There seems to be limited working code available for the Blender interpreter and (especially) the vtk library so by releasing this code I hope to encourage scientists to take more advantage of the amazing power of these libraries to visualize large data sets.

Scripts

tgas_make_star_list.py

This generates a star list csv file used by the other scripts. It combines colour index data extracted from the Hipparcos and Tycho catalogs with magnitude, parallax and position data from TGAS. It sets hot star flags (colour index < 0) and bright star flags (absolute magnitude < 3) for use in constructing the isosurfaces. The stars in the resulting list all have low parallax errors with positive parallaxes and err/parallax < 0.2.

tgas_make_slices.py

Given the isosurface type (hot or bright) as an argument, this script produces two directories of density slices. The TGAS data fades out after a radius of 800 parsecs, and this code accumulates a star count of either hot or bright stars in bins of size 2x2x2 parsecs. One directory (cm) is just colour mapped slices for visual inspection. The second (16bit) directory is used as input for the next script to generate isosurfaces.

tgas_make_isosurfaces.py

Given the isosurface type (hot or bright) as an argument, this script generates density isosurfaces from the density slices produced in the previous script. In addition, the script produces:

  • filtered isosurfaces such that each distinct region within the filtered isosurface contains five or more (hot or bright) stars
  • csv files that list each star in an isosurface broken down by region (in the final column)
  • csv files that summaries the low error, hot and bright star count in each isosurface region

tgas_region_structure.py

Given the isosurface type (hot or bright) as an argument, this script generates a text file that summarizes the isosurface structures, showing which isosurface region sits inside another.
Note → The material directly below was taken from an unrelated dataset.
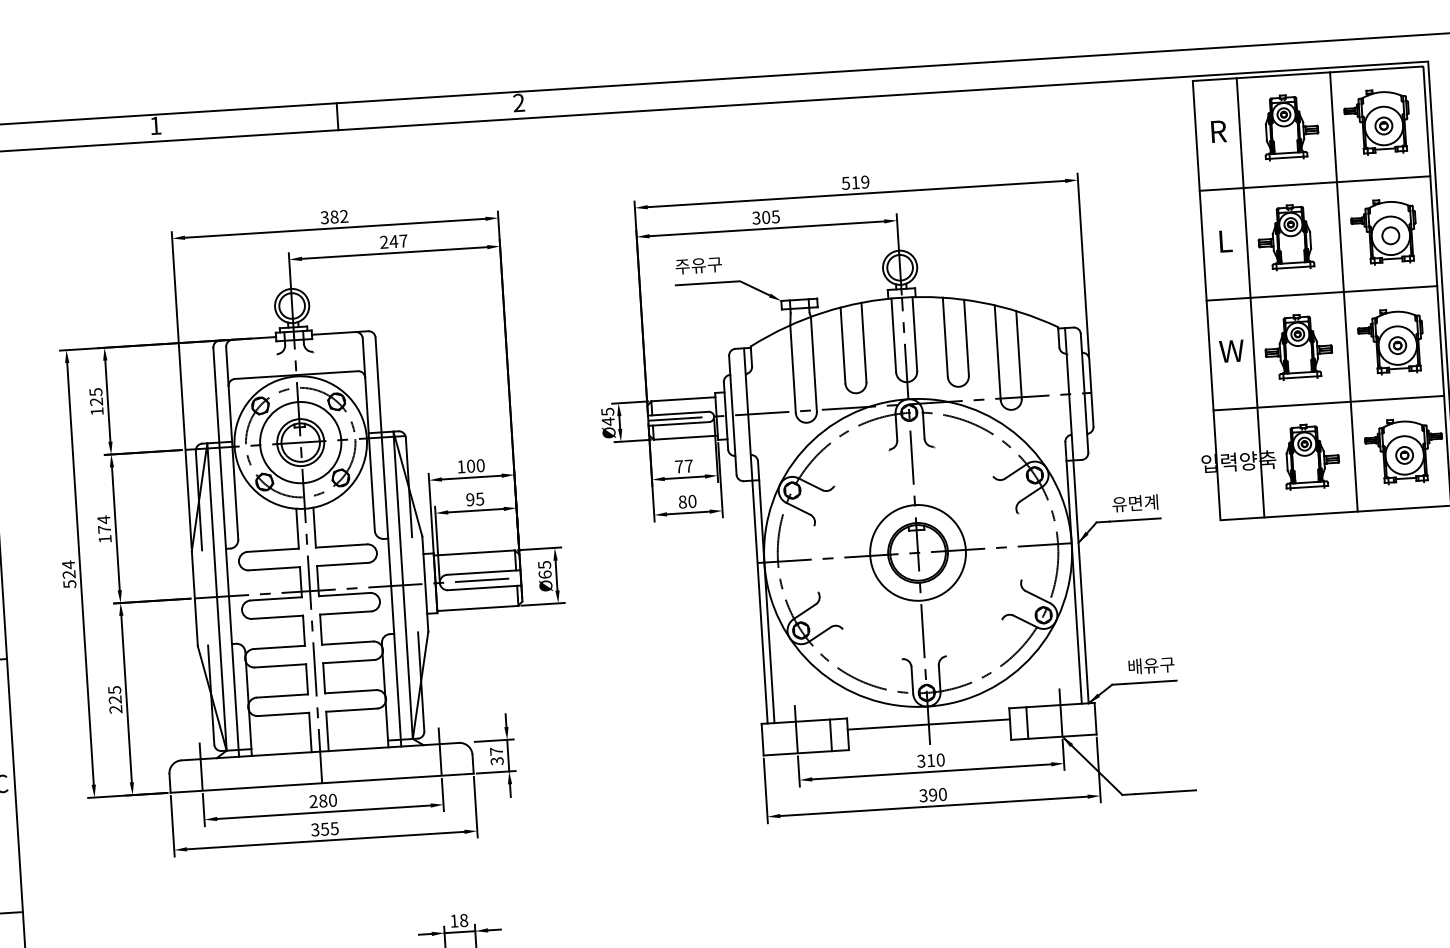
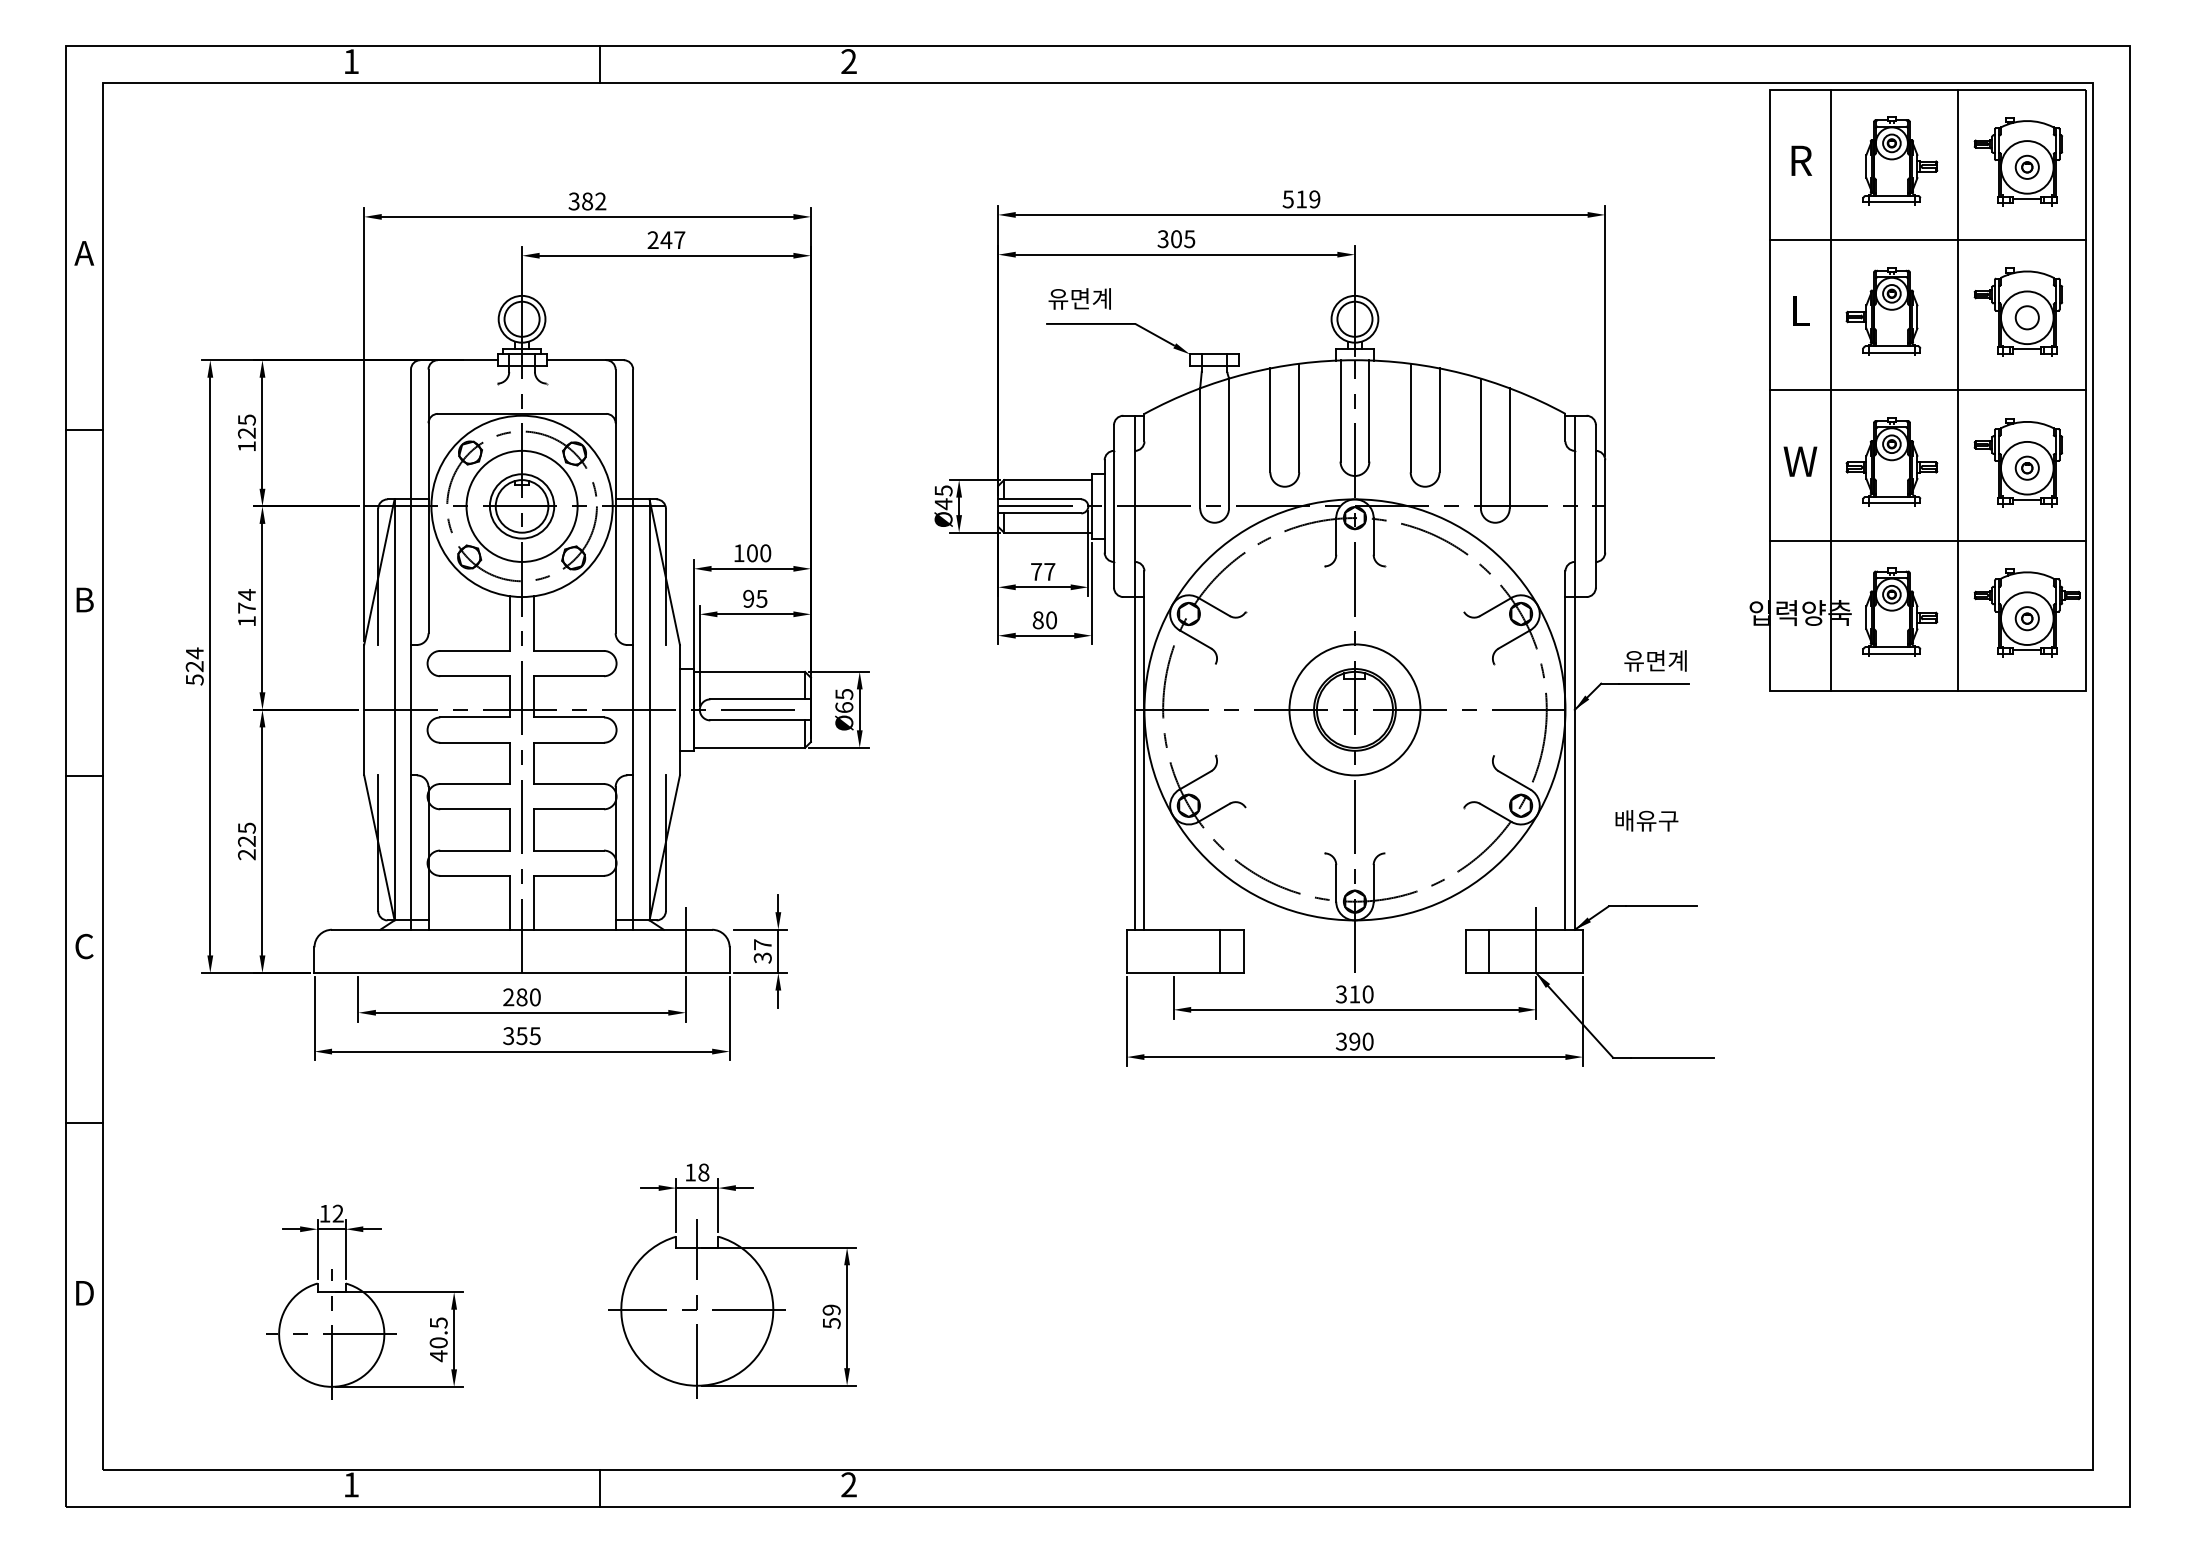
text: (699, 265) -> (1081, 298), 주유구 -> 유면계
text: (1151, 665) -> (1646, 820), moved
line: (928, 724) -> (1354, 944), removed
line: (796, 729) -> (1173, 940), removed
line: (201, 767) -> (358, 940), removed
tgas_blender_ortho.py and tgas_blender_pan.py

If you feed these scripts to your Blender executable with an isosurface type (hot or bright) as an argument, they will generate either orthographic images of isosurfaces from above the galactic plane (tgas_blender_ortho.py) or panoramic images from the position of the Sun (tgas_blender_pan.py).

Example:

blender --background --python tgas_blender_ortho.py -- hot

In addition, the code will generate a shell script that if run will create an image that stacks the isosurfaces to create an image that looks a little like a mountain range, showing the regions of maximum star density.

tgas_svg_ortho.py and tgas_svg_pan.py

Given an isosurface type (hot or bright) as an argument, these scripts will combine images and isosurface structure data together to generate either annotated orthographic svg images of isosurfaces from above the galactic plane (tgas_blender_ortho.py) or annotated panoramic svg images from the position of the Sun (tgas_blender_pan.py).

License

This code is released into the public domain. Use it freely.